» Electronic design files

=====

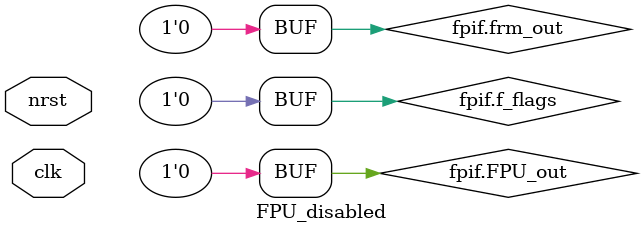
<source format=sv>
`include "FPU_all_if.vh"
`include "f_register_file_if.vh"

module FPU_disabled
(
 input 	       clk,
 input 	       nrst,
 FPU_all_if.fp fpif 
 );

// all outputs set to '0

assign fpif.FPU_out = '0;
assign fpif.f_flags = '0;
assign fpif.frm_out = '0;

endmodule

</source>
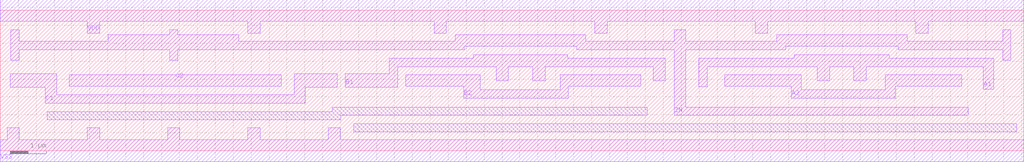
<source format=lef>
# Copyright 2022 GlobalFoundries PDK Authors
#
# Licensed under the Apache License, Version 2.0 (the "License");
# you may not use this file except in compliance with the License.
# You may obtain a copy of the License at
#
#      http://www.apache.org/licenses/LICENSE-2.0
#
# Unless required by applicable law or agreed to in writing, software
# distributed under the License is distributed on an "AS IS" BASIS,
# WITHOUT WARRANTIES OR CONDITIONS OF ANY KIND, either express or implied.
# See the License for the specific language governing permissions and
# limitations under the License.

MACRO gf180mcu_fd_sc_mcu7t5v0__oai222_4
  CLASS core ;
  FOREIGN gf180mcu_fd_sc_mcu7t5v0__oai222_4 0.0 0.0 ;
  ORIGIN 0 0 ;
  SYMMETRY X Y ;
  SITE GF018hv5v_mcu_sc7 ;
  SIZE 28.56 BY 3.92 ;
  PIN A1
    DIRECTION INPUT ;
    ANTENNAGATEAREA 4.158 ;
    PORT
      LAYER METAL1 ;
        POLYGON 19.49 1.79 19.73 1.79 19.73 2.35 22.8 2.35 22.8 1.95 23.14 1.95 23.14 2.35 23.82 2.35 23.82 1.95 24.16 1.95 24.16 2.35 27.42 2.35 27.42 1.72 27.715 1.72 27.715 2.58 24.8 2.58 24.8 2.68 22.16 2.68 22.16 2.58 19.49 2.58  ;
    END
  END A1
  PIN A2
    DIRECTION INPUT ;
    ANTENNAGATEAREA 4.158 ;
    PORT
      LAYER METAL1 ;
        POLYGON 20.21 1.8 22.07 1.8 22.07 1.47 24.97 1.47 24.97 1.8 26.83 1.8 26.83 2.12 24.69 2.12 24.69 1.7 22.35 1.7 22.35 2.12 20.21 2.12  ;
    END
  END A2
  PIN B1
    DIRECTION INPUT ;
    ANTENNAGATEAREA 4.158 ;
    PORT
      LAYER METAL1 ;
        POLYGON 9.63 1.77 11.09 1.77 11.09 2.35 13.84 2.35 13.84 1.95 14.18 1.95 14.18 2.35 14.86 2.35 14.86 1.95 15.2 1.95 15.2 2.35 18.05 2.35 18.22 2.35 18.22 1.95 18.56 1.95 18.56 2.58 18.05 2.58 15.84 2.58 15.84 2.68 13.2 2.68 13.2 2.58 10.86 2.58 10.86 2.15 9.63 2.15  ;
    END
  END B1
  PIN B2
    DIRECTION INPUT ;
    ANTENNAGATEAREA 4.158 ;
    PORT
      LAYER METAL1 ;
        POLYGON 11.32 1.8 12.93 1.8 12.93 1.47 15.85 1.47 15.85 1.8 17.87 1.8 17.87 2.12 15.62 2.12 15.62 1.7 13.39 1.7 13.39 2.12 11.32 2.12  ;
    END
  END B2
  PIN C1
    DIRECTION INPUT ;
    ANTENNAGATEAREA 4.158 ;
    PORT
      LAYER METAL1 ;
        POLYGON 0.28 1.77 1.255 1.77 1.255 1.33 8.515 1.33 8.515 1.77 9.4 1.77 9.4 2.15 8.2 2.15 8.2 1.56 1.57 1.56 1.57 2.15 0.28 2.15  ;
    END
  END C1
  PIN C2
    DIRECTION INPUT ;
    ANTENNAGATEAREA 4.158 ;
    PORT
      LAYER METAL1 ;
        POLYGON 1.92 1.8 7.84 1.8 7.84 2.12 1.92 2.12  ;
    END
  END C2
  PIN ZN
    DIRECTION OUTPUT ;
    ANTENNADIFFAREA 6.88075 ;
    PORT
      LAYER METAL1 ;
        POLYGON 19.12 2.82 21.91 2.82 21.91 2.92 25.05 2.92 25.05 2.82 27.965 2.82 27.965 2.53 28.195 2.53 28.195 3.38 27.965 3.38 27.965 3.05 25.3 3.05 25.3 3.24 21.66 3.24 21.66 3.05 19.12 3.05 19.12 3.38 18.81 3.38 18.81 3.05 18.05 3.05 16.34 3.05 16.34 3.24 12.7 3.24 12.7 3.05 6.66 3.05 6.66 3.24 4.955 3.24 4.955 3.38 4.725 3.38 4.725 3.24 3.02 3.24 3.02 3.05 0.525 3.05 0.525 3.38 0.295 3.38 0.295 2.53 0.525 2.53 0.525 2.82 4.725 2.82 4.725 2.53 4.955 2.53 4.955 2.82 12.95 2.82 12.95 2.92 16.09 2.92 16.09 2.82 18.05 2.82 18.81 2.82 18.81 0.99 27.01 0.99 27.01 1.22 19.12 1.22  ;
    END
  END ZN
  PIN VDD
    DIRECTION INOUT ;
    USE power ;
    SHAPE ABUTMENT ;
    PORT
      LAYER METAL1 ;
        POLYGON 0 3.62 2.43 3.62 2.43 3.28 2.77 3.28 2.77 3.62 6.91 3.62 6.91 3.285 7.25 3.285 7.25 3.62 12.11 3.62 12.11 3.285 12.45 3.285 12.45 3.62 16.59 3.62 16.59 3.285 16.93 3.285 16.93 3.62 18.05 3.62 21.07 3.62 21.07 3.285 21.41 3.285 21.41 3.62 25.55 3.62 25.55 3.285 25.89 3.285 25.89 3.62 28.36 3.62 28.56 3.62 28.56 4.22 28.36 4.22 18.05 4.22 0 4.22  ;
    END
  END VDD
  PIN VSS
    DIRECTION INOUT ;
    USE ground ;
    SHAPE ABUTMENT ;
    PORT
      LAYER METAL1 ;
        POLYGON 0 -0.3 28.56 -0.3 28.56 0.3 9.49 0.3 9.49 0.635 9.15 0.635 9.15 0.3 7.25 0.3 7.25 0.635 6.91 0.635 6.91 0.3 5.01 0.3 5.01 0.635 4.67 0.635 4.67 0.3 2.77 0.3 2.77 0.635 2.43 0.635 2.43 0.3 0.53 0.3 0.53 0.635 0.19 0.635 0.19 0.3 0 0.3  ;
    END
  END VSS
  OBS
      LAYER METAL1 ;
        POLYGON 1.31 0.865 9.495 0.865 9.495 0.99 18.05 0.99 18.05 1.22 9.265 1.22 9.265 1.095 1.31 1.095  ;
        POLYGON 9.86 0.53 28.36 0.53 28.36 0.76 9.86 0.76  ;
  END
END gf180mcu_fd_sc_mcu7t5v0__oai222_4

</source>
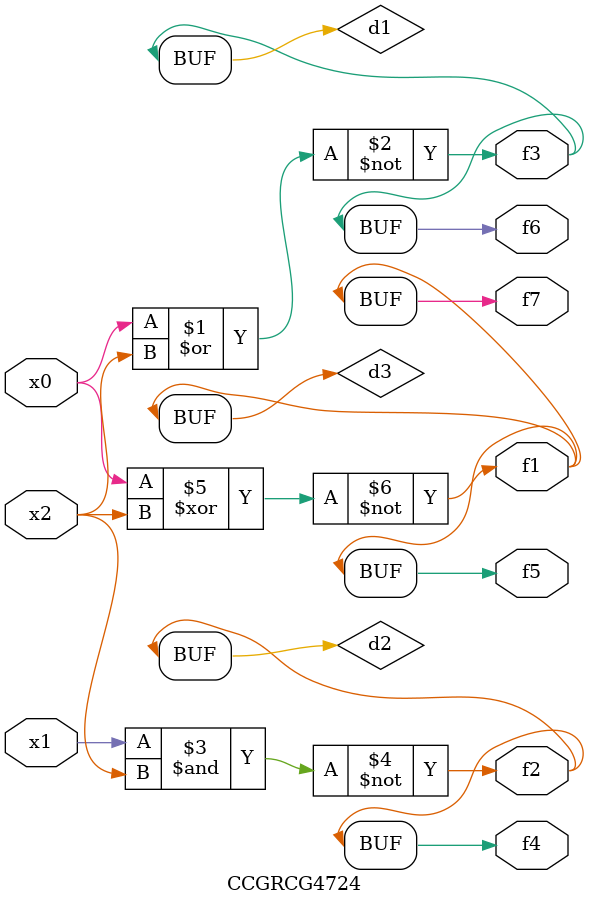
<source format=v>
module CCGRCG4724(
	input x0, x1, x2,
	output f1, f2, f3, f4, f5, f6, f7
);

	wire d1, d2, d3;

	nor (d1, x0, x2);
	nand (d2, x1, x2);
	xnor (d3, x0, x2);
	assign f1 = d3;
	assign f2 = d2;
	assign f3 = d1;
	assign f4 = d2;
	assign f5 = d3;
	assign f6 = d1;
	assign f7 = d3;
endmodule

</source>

=====

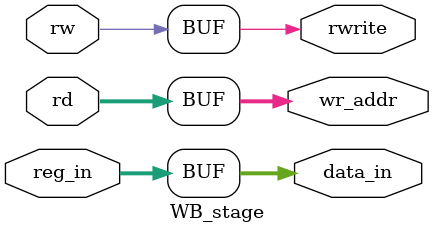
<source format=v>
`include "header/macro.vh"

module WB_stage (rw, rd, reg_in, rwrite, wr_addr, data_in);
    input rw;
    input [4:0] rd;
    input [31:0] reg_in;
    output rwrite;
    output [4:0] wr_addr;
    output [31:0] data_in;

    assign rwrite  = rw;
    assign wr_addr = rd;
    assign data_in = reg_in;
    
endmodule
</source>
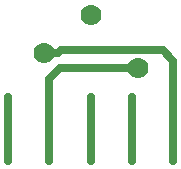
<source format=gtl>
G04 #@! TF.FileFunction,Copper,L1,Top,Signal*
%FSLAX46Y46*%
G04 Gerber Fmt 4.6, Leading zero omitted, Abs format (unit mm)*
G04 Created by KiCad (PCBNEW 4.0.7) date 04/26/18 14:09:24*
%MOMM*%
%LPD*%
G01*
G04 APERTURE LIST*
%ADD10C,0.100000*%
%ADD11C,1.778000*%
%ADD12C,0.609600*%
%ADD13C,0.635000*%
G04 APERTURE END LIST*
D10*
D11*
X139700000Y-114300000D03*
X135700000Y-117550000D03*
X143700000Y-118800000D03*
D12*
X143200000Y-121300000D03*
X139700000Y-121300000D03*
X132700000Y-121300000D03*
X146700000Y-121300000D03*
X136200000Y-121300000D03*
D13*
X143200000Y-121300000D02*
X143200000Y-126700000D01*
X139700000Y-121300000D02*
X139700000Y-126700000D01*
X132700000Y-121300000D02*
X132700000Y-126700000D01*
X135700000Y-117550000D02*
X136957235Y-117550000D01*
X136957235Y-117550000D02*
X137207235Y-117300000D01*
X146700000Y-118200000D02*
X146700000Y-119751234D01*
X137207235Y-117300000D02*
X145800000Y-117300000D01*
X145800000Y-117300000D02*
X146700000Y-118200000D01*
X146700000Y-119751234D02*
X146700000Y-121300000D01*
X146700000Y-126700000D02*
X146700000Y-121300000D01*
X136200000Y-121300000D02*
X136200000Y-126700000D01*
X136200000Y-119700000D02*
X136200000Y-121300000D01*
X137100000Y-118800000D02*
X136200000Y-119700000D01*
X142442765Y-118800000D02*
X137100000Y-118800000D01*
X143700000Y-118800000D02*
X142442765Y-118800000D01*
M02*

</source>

=====

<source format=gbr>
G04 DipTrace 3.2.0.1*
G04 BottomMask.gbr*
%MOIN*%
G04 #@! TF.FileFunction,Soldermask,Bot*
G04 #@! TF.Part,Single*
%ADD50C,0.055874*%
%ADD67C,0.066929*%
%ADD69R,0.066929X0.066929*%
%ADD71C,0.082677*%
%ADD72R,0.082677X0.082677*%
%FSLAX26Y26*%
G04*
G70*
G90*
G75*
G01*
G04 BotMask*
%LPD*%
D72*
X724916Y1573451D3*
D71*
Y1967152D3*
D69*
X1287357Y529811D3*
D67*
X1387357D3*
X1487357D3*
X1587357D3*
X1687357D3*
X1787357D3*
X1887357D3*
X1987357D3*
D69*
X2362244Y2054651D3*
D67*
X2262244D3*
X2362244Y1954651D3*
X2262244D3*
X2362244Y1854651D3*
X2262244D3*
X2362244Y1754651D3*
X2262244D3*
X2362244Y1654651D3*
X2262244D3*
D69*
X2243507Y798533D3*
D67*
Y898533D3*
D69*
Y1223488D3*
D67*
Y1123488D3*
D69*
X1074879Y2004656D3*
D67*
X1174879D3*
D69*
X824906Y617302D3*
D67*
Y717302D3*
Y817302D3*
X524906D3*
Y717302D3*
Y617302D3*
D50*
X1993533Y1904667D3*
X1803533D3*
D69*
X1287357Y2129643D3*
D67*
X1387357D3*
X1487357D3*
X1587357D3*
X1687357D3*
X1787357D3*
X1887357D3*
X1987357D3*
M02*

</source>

=====

» What to work on
Above are entries with pictures among them. Write out exactly the lines from the one containing "<source format=sv>" through the one containing "# Unless required", ends included, and leave those pictures out.

» Finished task
<source format=sv>
`include "FPU_all_if.vh"
`include "f_register_file_if.vh"

module FPU_disabled
(
 input 	       clk,
 input 	       nrst,
 FPU_all_if.fp fpif 
 );

// all outputs set to '0

assign fpif.FPU_out = '0;
assign fpif.f_flags = '0;
assign fpif.frm_out = '0;

endmodule

</source>
<source format=lef>
# Copyright 2022 GlobalFoundries PDK Authors
#
# Licensed under the Apache License, Version 2.0 (the "License");
# you may not use this file except in compliance with the License.
# You may obtain a copy of the License at
#
#      http://www.apache.org/licenses/LICENSE-2.0
#
# Unless required by applicable law or agreed to in writing, software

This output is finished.